Beginning with the first entry, set down each one exactly as shown.

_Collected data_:

....

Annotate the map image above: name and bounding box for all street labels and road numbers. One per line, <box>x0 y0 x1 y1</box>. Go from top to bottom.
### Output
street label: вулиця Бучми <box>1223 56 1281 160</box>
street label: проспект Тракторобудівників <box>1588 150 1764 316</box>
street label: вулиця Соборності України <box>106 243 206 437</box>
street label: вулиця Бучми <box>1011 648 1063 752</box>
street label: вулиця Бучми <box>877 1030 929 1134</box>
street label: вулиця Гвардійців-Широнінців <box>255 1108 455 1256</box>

....

_OUTPUT_:
Annotate the map image above: name and bounding box for all street labels and road numbers. One per line, <box>x0 y0 x1 y1</box>. Go from top to bottom.
### Output
street label: вулиця Бучми <box>1223 56 1281 160</box>
street label: проспект Тракторобудівників <box>1588 150 1764 316</box>
street label: вулиця Соборності України <box>106 243 206 437</box>
street label: вулиця Бучми <box>1011 648 1063 752</box>
street label: вулиця Бучми <box>877 1030 929 1134</box>
street label: вулиця Гвардійців-Широнінців <box>255 1108 455 1256</box>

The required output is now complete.